Sastre won because AC wasn't allowed to ride.
Then, there is LA........you make the call.

That's life......


----------



## Dwayne Barry (Feb 16, 2003)

InfiniteLoop said:


> The issue is that Contador's overall winning margin will be considerably less than what he gained by attacking Andy when his chain dropped. If Contador had won by a greater margin (39 seconds ?) there would be little or no controversy.


Isn't his winning margin the same as what he gained when Schleck dropped his chain?


----------



## LostViking (Jul 18, 2008)

*Unwritten Rule*



jjjdc1 said:


> Is is out of the question for AS to attack on the final day? Is the last stage just formality and fan fair save for the final sprint?
> 
> Josh


One of those "unwritten rules" - you don't attack the Yellow Jersey on the final stage.
I'd like a re-write, but can't find the book!  

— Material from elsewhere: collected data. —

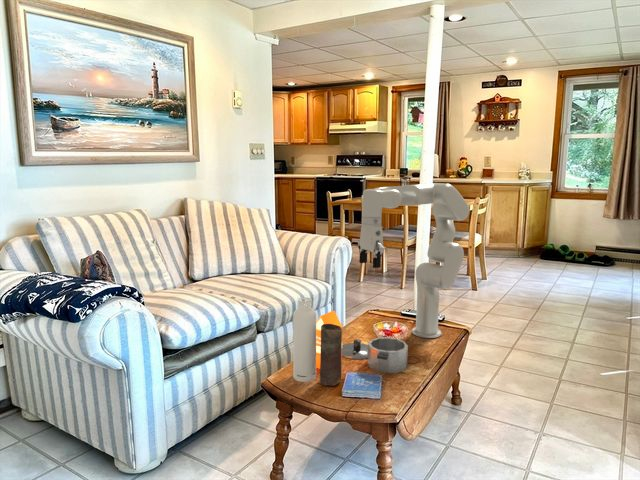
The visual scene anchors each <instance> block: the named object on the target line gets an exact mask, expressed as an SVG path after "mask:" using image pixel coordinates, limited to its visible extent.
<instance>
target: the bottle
mask: <svg viewBox="0 0 640 480" xmlns="http://www.w3.org/2000/svg"><path fill="white" fill-rule="evenodd" d="M303 300H304V301H303ZM312 303H313V300H312V298H311V297H300V298H298V299H297V309H295V310H294V311H293V314H292V320H293V321H292V331H293V332H292V333H293V334H292V338H293V339H292V342H293V343H292V345H293V348H292V351H293V352H292V353H293V354H292V357H293V358H292V359H293V360H292V361H293V362H292V363H293V366H292V367H293V373H292V376H293V379H294V380H295V381H297V382H302V383H303V382H305V383H307V382H312V381H315V380H316V378H317V368H316V322H317V317H318V316H317V314H318V313H317V312H316V310H315V309H313V308H312V307H313V304H312Z"/></svg>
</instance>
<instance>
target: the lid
mask: <svg viewBox="0 0 640 480" xmlns="http://www.w3.org/2000/svg"><path fill="white" fill-rule="evenodd" d="M342 358H345V359H349V360H361V361H362V360H368V343H367V344H366V343H361V340H360V339H354V340H353V342H351V343H349V342H348V343H345V344H342Z"/></svg>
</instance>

So yes, for Conti the final day is a parade, not a race. Only the Sprinters and their teams will be aggressive tomorrow.


----------



## InfiniteLoop (Mar 20, 2010)

Dwayne Barry said:


> Isn't his winning margin the same as what he gained when Schleck dropped his chain?


Yep. I thought I'd heard Ligett say 14 seconds (thus 22s win) but turned out to be 31s so he wins by 39s thus the controversy effectively boils down to the advantage of starting last in the TT.


----------



## jjjdc1 (Oct 3, 2006)

LostViking said:


> One of those "unwritten rules" - you don't attack the Yellow Jersey on the final stage.
> I'd like a re-write, but can't find the book!
> 
> So yes, for Conti the final day is a parade, not a race. Only the Sprinters and their teams will be aggressive tomorrow.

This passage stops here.